**Given passage:**
▽
On Tue, Nov 1, 2016, at 19:51, Thomas Graf wrote:
> On 1 November 2016 at 03:54, Hannes Frederic Sowa
> <hannes@...essinduktion.org> wrote:
> > I do fear the complexity and debugability introduced by this patch set
> > quite a bit.
> 
> What is the complexity concern? This is pretty straight forward. I
> agree on debugability. This is being worked on separately as Alexei
> mentioned, to address this for all BPF integrations.

We have a multi-layered policy engine which is actually hard to inspect
from user space already.

We first resolve the rules, with forwards us to the table_id, where we
do the fib lookup, which in the end returns the eBPF program to use.

> > I wonder if architecturally it would be more feasible to add a generic
> > (bfp-)hook into into dst_output(_sk) and allow arbitrary metadata to be
> > added into the dsts.
> >
> > BPF could then be able to access parts of the metadata in the attached
> > metadata dst entries and performing the matching this way?
△
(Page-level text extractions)
▽
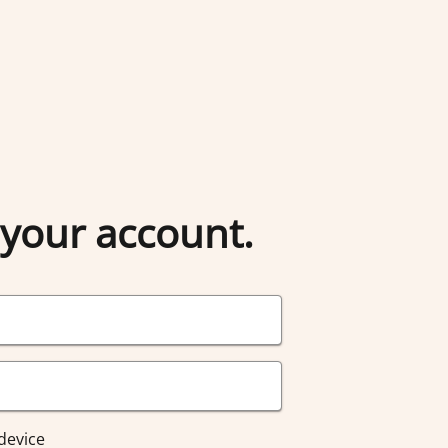
 your account.
device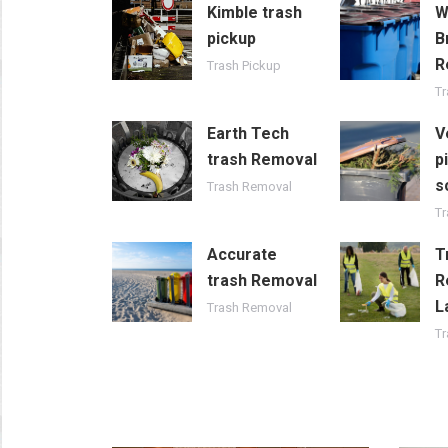
Kimble trash
W
pickup
B
R
Trash Pickup
T
Earth Tech
V
trash Removal
p
s
Trash Removal
Tr
Accurate
T
trash Removal
R
L
Trash Removal
T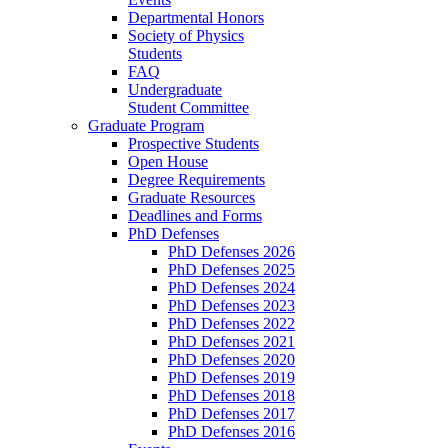
Departmental Honors
Society of Physics
Students
FAQ
Undergraduate
Student Committee
Graduate Program
Prospective Students
Open House
Degree Requirements
Graduate Resources
Deadlines and Forms
PhD Defenses
PhD Defenses 2026
PhD Defenses 2025
PhD Defenses 2024
PhD Defenses 2023
PhD Defenses 2022
PhD Defenses 2021
PhD Defenses 2020
PhD Defenses 2019
PhD Defenses 2018
PhD Defenses 2017
PhD Defenses 2016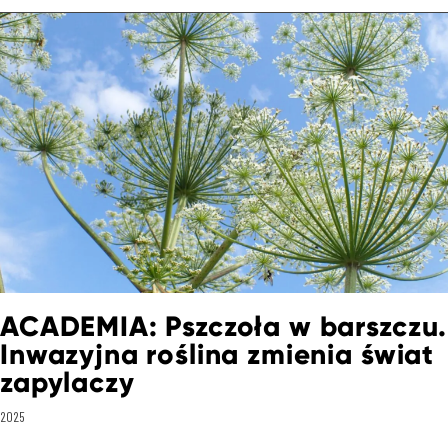
ACADEMIA: Pszczoła w barszczu.
Inwazyjna roślina zmienia świat
zapylaczy
2025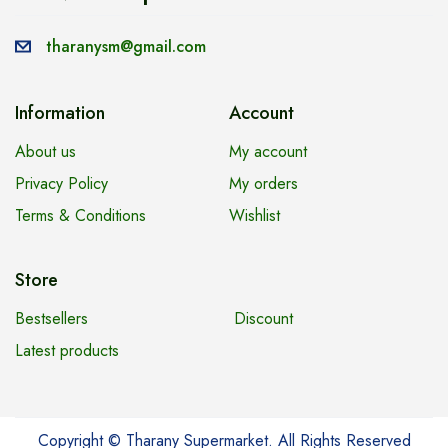
tharanysm@gmail.com
Information
Account
About us
My account
Privacy Policy
My orders
Terms & Conditions
Wishlist
Store
Bestsellers
Discount
Latest products
Copyright © Tharany Supermarket. All Rights Reserved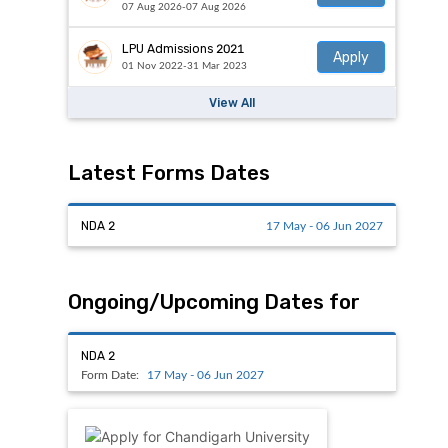
07 Aug 2026-07 Aug 2026
LPU Admissions 2021
Apply
01 Nov 2022-31 Mar 2023
View All
Latest Forms Dates
NDA 2
17 May - 06 Jun 2027
Ongoing/Upcoming Dates for
NDA 2
Form Date:
17 May - 06 Jun 2027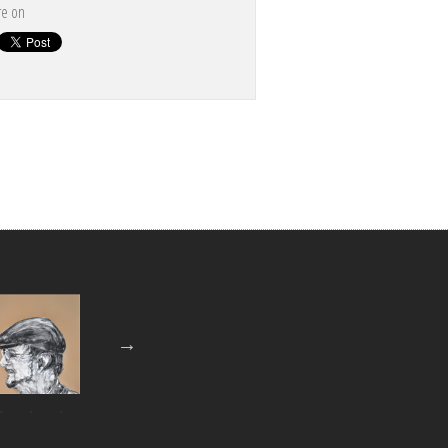
re on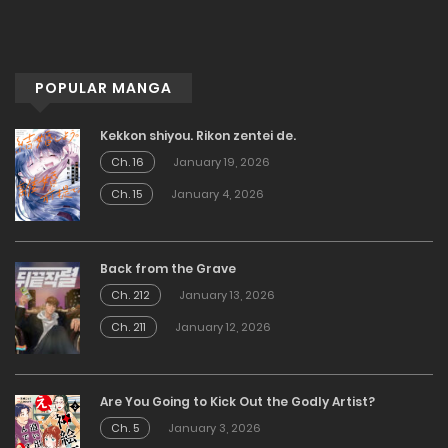
POPULAR MANGA
Kekkon shiyou. Rikon zentei de.
Ch. 16
January 19, 2026
Ch. 15
January 4, 2026
Back from the Grave
Ch. 212
January 13, 2026
Ch. 211
January 12, 2026
Are You Going to Kick Out the Godly Artist?
Ch. 5
January 3, 2026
△
**Work to be completed:** In the mailing list excerpt, what does the fib lookup return in the end?

**Result:** The eBPF program to use.